- _Input data_:
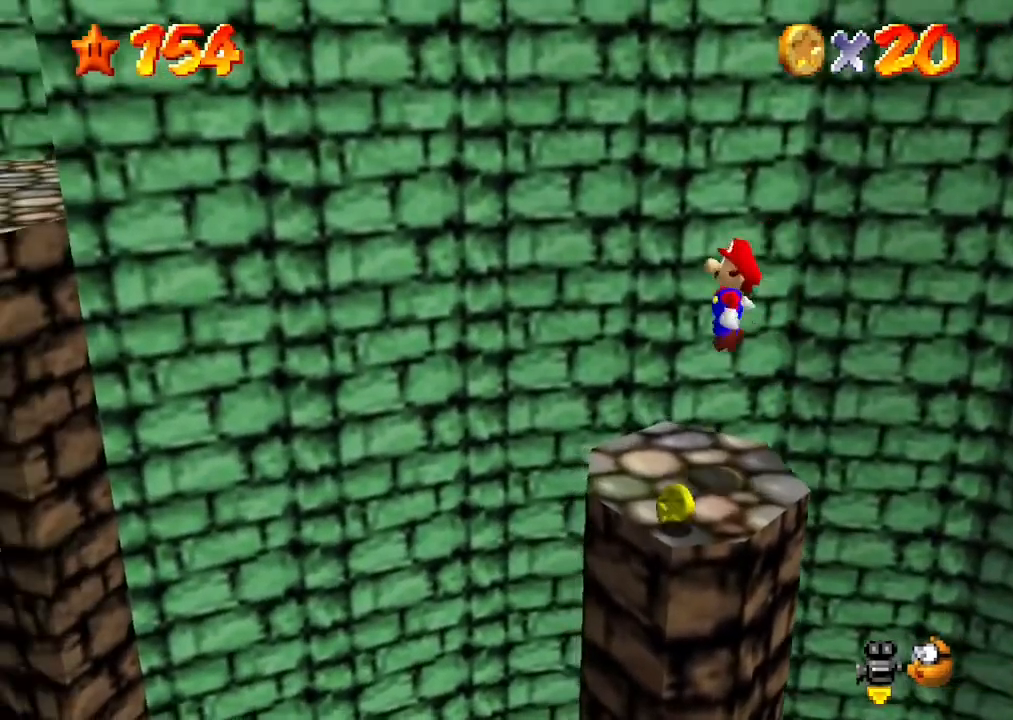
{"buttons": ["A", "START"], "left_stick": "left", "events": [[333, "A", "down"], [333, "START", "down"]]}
...
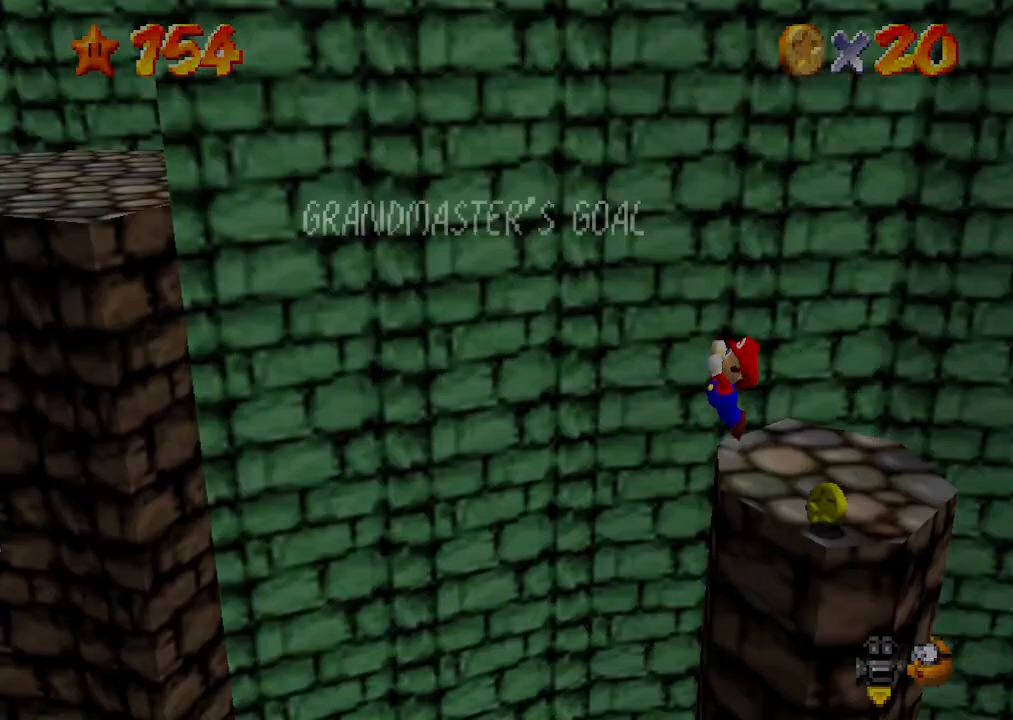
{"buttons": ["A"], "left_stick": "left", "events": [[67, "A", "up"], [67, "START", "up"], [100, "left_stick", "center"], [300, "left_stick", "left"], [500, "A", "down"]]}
==
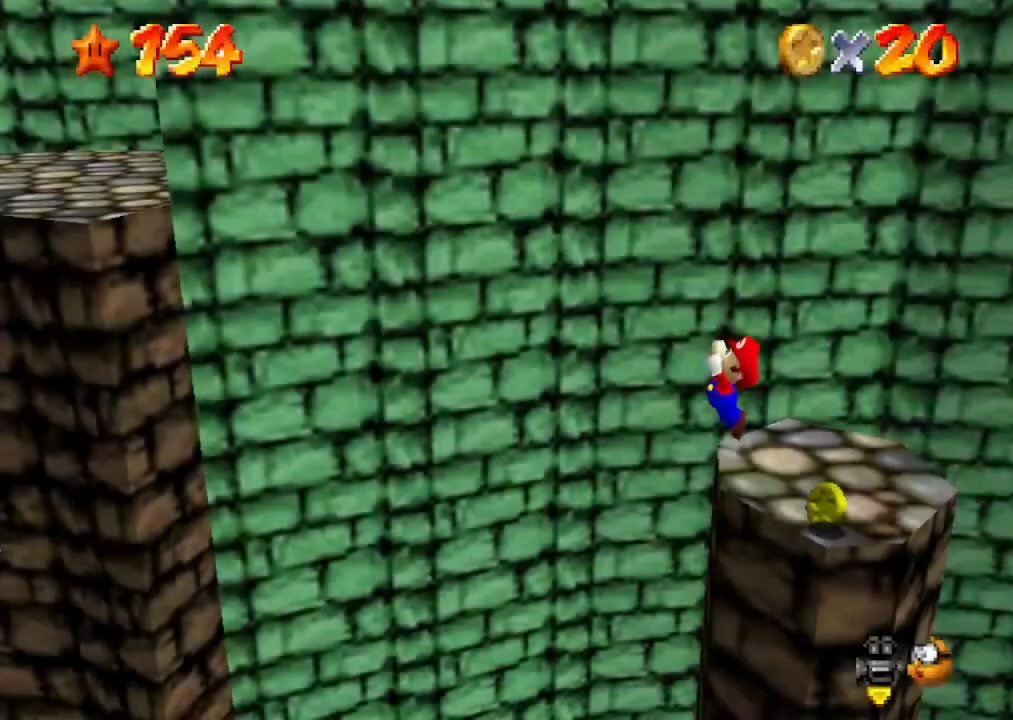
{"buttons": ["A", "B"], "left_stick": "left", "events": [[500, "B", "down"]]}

- _Work to be completed_:
Among the lines above, find those with the word "START". Copy them.

- _Written answer_:
{"buttons": ["A", "START"], "left_stick": "left", "events": [[333, "A", "down"], [333, "START", "down"]]}
{"buttons": ["A"], "left_stick": "left", "events": [[67, "A", "up"], [67, "START", "up"], [100, "left_stick", "center"], [300, "left_stick", "left"], [500, "A", "down"]]}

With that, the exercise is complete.